Demandez-vous pourquoi. Demandez-vous qui décide.
Observez les intrigues romantiques et qui peut embrasser qui.
Demandez-vous pourquoi. Demandez-vous qui décide.
Notez l’identité raciale des héros, des méchants, des personnages secondaires. Combien de temps les personnes autochtones et racialisées occupent-elles à l’écran et combien de répliques prononcent-elles? Dans quelle mesure les stéréotypes raciaux influencent-ils leurs rôles?
Demandez-vous pourquoi. Demandez-vous qui décide.
- Engageons-nous à examiner d’un œil critique les histoires qui nous sont racontées et celles que nous racontons nous-mêmes. Un tel étonnement est une belle chose.
Défense et promotion des droits
Le personnel est politique et rien n’est plus personnel que la perception de la beauté et de l’attirance. Pourtant, même ce choix personnel extrêmement privé a été filtré par les normes sociales du racisme et du privilège des Blancs, qui jugent certaines couleurs de peau et certains types de corps plus désirables que d’autres. L’acte de revendication le plus radical et le plus révolutionnaire consiste peut-être à s’aimer tel qu’on est. Alors, le Grand Commandement – « Aimons notre prochain » – devient réalisable. L’action tangible consistant à voir la beauté chez autrui n’est pas une injonction au voyeurisme, mais un appel à résister aux mythes et aux idées fausses.
Un autre appel à l’action est une invitation à élargir le champ de vision de notre communauté de fans : devenez les partisans ou les admiratrices et admirateurs d’un artiste, d’un acteur, d’un athlète ou d’un musicien qui semble ne pas ressembler à la plupart des autres. Aussi ouverts sur le monde, aussi interculturels et aussi divers que nous puissions être, aussi large que puisse être notre ouverture d’esprit, il y a toujours un groupe sous-représenté.

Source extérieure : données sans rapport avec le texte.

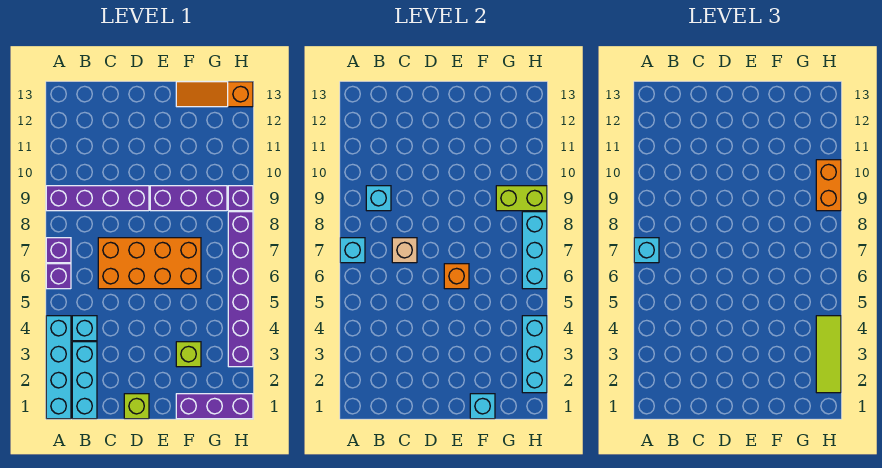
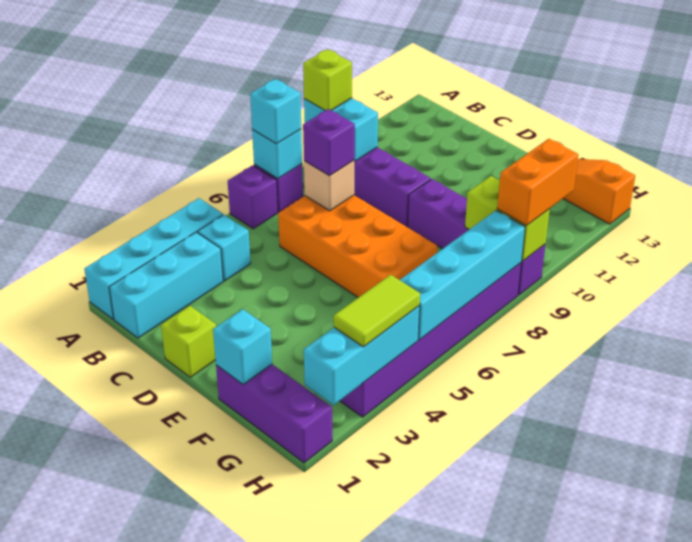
cyan brick B9 level 2 -> cyan brick A9:B9 level 2
none -> purple brick C7 level 3
orange brick E6 level 2 -> none
lime brick F3 level 1 -> lime brick A9 level 3
lime tile H2:H4 level 3 -> lime tile H3:H4 level 3
cyan brick H6:H8 level 2 -> cyan brick H5:H8 level 2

Je pense qu’une telle attention débouche sur une relation plus profonde et sur une véritable appréciation, ce qui mène alors à d’autres formes d’exploration et d’engagement à l’égard d’expériences analogues, à un élargissement de nos horizons et à une prise de conscience de la nécessité d’apprécier le travail de ces créatrices et créateurs qui
représentent une beauté qu’inconsciemment, nous pouvons rejeter.
Après tout, la vie est belle.
Kenji Marui utilise les pronoms il/lui et fait partie de l’équipe pastorale de la Grace United Church à Sarnia, en Ontario. Il est également membre de l’exécutif du conseil régional d’Antler River Watershed et de la Table commune antiracisme.